There was a really lame Chinese food court set up, with terrible food. I can't stress enough how unusual that is here in Singapore. Delicious, cheap hawker food, within ten paces from wherever you happen to be standing, is a basic human right here. So once we'd got home and plugged a small person's mouth with a large banana, I decided to whip something up out of the fridge/cupboard. It was a risk, but I think I created something worth repeating. It was good at 10pm last night, though to be honest we were too hungry to even taste it. But for a leisurely, solitary, leftovers lunch today, it was droolsomely delicious. Recipe after the photos (all straight out of the camera).
(lack of) mooncake curry
Makes about 4 portions
You can add more or less spice. These quantities made a mild to medium spicy sauce.

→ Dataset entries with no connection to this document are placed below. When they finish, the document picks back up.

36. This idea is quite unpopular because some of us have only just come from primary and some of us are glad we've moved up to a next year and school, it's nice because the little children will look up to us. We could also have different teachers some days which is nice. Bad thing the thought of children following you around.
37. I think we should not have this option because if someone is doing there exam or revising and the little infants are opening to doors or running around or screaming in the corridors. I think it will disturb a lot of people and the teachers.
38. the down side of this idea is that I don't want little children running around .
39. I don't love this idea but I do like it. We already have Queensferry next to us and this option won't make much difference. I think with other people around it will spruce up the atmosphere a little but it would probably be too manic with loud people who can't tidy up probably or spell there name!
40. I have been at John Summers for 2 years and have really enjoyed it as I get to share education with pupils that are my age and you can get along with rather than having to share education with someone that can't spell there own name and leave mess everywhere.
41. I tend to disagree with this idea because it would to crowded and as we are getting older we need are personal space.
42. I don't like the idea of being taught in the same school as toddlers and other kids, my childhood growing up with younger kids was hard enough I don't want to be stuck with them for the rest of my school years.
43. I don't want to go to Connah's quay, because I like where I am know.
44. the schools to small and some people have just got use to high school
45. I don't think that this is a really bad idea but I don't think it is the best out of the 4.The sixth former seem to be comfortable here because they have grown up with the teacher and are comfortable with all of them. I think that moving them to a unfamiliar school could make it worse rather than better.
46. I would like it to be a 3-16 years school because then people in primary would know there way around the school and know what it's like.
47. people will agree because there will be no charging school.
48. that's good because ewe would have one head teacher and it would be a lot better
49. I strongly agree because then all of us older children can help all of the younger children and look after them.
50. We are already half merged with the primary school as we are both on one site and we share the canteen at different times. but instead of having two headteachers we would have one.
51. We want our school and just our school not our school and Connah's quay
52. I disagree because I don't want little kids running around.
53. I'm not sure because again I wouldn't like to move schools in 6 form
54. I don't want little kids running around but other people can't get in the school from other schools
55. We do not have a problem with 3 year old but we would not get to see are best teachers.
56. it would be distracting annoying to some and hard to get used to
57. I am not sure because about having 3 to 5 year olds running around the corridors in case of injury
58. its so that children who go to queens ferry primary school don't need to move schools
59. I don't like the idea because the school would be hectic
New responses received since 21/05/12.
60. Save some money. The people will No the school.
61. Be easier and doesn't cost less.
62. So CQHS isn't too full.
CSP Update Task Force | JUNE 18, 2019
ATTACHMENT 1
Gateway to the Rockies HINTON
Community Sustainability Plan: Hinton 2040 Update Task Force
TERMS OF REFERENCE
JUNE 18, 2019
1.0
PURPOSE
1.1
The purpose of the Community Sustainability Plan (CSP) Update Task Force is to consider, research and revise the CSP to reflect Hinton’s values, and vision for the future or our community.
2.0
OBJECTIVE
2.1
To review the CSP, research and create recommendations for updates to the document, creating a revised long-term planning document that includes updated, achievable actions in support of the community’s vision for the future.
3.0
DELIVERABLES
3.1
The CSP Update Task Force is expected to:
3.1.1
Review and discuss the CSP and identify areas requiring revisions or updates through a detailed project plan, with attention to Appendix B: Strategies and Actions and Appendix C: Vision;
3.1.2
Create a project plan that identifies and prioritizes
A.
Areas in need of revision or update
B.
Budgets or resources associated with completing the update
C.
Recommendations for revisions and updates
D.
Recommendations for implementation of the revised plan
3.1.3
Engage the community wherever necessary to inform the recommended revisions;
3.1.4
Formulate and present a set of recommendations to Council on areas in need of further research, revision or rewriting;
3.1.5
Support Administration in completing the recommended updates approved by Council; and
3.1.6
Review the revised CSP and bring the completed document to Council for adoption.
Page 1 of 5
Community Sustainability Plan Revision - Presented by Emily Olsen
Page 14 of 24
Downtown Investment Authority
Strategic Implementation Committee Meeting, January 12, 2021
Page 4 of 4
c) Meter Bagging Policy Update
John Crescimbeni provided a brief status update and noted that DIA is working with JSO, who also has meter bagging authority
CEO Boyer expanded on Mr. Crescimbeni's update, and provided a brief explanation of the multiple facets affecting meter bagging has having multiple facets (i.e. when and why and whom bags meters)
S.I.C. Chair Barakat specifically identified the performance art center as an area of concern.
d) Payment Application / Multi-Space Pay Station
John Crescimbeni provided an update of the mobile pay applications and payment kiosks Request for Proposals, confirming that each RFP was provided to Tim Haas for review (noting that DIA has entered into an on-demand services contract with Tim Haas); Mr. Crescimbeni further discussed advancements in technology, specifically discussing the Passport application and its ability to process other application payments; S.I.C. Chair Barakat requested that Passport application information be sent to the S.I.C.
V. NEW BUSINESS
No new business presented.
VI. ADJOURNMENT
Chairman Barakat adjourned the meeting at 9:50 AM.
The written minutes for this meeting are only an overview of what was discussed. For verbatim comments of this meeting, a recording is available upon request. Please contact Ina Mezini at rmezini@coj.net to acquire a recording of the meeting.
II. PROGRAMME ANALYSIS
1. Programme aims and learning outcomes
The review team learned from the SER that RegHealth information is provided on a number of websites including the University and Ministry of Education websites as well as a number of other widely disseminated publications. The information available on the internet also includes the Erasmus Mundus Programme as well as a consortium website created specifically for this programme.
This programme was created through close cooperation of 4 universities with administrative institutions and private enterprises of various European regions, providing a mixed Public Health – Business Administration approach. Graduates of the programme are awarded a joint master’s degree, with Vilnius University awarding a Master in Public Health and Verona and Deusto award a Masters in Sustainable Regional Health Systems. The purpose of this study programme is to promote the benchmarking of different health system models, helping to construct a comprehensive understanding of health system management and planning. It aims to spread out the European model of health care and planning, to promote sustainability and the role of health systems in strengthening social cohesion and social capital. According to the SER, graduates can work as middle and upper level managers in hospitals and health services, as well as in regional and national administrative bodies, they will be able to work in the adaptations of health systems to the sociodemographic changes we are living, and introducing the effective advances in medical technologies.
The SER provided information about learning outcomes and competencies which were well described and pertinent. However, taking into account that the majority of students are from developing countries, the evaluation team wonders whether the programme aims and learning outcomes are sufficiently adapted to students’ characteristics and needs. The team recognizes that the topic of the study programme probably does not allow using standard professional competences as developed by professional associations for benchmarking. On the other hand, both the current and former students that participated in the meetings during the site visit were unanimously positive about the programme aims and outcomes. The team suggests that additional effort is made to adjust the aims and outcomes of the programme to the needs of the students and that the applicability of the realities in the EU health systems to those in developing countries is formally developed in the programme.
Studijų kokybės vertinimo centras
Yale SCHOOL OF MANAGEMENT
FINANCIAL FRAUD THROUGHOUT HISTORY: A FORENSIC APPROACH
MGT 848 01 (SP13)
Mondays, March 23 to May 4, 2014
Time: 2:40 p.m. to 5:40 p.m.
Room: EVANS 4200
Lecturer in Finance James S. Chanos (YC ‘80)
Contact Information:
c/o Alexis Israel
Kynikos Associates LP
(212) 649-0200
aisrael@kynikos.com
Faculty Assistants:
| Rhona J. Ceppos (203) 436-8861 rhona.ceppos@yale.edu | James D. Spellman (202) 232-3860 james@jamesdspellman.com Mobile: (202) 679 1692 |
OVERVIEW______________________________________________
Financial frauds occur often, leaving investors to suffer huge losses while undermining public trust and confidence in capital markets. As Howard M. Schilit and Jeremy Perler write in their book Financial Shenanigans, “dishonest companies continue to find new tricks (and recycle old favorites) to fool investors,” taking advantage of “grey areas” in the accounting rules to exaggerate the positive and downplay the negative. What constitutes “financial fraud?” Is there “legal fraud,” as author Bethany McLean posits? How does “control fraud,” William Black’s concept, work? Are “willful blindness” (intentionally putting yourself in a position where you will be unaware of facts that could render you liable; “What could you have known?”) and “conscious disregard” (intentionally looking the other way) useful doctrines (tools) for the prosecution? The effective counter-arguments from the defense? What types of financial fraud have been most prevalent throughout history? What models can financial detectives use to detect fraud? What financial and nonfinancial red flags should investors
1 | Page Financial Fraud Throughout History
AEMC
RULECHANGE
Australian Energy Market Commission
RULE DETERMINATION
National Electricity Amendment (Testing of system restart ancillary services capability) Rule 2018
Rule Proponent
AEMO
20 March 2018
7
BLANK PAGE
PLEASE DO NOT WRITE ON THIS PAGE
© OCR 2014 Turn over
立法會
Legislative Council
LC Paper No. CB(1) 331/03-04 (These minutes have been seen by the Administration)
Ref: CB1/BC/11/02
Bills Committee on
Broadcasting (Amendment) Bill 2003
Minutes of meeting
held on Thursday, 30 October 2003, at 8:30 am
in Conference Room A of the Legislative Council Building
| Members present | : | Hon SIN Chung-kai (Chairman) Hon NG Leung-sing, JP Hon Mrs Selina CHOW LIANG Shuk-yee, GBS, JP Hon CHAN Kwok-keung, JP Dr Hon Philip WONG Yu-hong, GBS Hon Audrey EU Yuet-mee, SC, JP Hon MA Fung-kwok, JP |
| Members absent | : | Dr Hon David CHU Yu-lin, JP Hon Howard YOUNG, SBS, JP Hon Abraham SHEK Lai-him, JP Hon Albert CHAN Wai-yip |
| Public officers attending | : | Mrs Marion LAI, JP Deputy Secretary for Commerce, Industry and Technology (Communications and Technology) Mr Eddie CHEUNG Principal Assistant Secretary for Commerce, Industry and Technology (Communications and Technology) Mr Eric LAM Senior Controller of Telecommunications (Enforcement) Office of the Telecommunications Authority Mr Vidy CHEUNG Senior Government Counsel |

- 2 onions, sliced into half moons
- salt
- a thumb of ginger, grated
- 4 cloves of garlic, sliced
- 1 tsp coriander powder
- 1 tsp cumin powder
- 4 tsp medium curry powder
- 3 carrots, cut into large chunks
- 2 potatoes, cut into similiar chunks
- half a head of broccoli
- tin of tomatoes
- 500ml stock
- 1 cup of frozen peas
- 2 tsp garam masala powder
- small carton of coconut milk
- coriander leaves
- slivered almonds
- fry the onions & ginger in vegetable oil in a big wok
- a good pinch on salt helps to stop the onions catching
- add the garlic once the onions are quite soft
- stir in the coriander powder, cumin powder and curry powder, and fry for a few minutes
- add your chopped vegetables, tin of tomatoes and stock (I use a cube)
- leave to simmer slowly for as long as it takes the carrots and tatties to be cooked (for those who need accuracy, that's precisely one preschooler bedtime. Oh, OK, about 45 minutes... ish)
- put some basmati rice on (if you cook it
the right waymy way, it'll take exactly 15 minutes) - add the peas and garam masala and cook for another 5 minutes or so to cook the peas through. I read somewhere once that garam masala, being a mixture of ground toasted spices, has already been cooked so you can happily stir it through at the end without worrying about harsh flavours. every day's a school day eh?
- turn the heat down and stir in the coconut milk and coriander leaves
- let it warm through and serve on rice with almonds sprinkled on the top - or better, leave in the fridge overnight and eat the next day with warm naan...
Sorry, it has all been eaten - no pictures. But as you can imagine, it looks a lot like a plate of curry. And the best bit? NO MOONCAKE.